1. It’s amazing how much Federer is loved by every crowd he ever plays in front of. I also watch him live at Indian Wells, Miami, Wimbledon, Cincinnati, New York and London last year, and at every venue, in every corner of the world, he is a total rock star. We are so lucky to have him as one of the guiding lights in our sport. He really does so much to keep interest levels up when there is much going in the world competing for our attention. When he walked out for the final, the Brisbane crowd went ape-droppings…
2. I sat on the side of the court, low, and really got to see the action Federer puts on the ball, and see how much he prowled the baseline – much more than Raonic was wanting to do. Federer puts a lot of work on his forehand, but the power takes over first and then the spin makes it dip late. So much whipping racket head speed – more noticeable when you watch him live.
3. Breaking early. There are basically four opponents in a tennis match:
- The opponent
- The scoreboard
- The crowd
Roger is a master at using the scoreboard in the match by breaking you early. He broke Milos at 1-1 in the first set, and then again in the very first game of the second set. It’s such a constant uphill battle from there. The best players in the world break early in sets. They have a much greater hunger for this tactic than the general crowd.
4. Milos loves his run-around forehand, and I love the tactic, but in general (especially early) he tried to hit it hard and flat like a hammer and missed too much. He would be far better off focusing on depth, spin and direction, than just a speed gun measurement. It did get a lot better in the third set.
5. Roger served wide a lot to stretch Milos initially to open up holes in the court. To the Canadian’s credit, he did scorch a couple of forehand return winners from wide in the deuce court. Frozen ropes.
6. I tweeted (@braingametennis) late in the first set that it felt like a Sampras match. There was a small period of tension when Federer broke early, and the rest of the games were very straight forward. Federer tried to remove the drama out of the match that could hurt him.
7. Raonic double faulted to lose serve in the opening game of the second set. That’s applied pressure from Federer stepping into a lot of second serves and even chipping and charging as well. It all adds up and explodes when the pressure meter is at it’s highest (break point).
8. Milos was down a set and a break and played very solid, smart tennis to get back into it. Sometimes you just have to hang around and wait for your opportunities. It was really good that he didn’t go away.
9. Most of the break point chances for both players came early in the 3rd set. This was the most important part of the match. Federer came up with big serves to targets when it mattered the most.

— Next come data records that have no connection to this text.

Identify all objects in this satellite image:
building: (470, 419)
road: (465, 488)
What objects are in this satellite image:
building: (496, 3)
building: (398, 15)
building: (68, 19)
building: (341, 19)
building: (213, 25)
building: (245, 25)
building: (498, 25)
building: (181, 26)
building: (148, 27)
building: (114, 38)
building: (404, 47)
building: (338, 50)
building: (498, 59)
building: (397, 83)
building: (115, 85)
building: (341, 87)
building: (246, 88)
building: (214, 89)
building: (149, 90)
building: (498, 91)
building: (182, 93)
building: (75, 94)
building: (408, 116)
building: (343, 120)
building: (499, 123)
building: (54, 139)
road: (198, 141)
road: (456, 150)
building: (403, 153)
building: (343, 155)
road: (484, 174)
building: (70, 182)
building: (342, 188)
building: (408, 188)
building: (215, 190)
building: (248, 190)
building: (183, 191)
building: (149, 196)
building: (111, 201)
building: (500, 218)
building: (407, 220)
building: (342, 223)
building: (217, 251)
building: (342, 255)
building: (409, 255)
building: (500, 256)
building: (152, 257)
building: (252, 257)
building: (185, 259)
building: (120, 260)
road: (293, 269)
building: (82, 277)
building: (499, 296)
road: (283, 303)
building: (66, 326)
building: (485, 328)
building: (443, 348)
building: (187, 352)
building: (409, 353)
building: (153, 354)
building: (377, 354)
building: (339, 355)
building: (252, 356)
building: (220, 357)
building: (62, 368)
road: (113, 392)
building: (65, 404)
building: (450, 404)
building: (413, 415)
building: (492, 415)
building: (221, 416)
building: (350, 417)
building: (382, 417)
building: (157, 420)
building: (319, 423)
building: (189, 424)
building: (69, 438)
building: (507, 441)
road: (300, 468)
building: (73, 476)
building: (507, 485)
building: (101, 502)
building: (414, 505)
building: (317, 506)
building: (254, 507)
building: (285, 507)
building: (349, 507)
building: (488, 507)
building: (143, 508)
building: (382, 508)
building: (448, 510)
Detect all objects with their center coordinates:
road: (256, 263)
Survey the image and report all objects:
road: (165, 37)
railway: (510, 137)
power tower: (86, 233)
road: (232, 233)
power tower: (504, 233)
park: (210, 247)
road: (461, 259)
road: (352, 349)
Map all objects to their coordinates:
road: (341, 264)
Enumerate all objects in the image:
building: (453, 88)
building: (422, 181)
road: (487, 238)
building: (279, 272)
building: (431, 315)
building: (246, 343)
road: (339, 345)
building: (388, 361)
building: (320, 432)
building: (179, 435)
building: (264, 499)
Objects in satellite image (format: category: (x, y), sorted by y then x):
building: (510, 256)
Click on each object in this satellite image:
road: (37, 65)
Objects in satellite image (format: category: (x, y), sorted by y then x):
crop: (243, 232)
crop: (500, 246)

10. I also went to the post-match interview. Federer said he never put any value in winning other important matches tied to wins, such as 250 or 500, but he said this really, really meant a lot to him. He knows the history of the game, and now joins Connors and Lendl as the only ones with over 1000 wins.
It’s great to be courtside for matches like this because there is always so much to learn – lots of little things to pay attention to that really matter in a tennis match.
It’s off to Melbourne tomorrow, where I am speaking at the Australian Open Coaches Conference on Thursday. My presentation is called Pro Patterns and Percentages. Going to be a blast!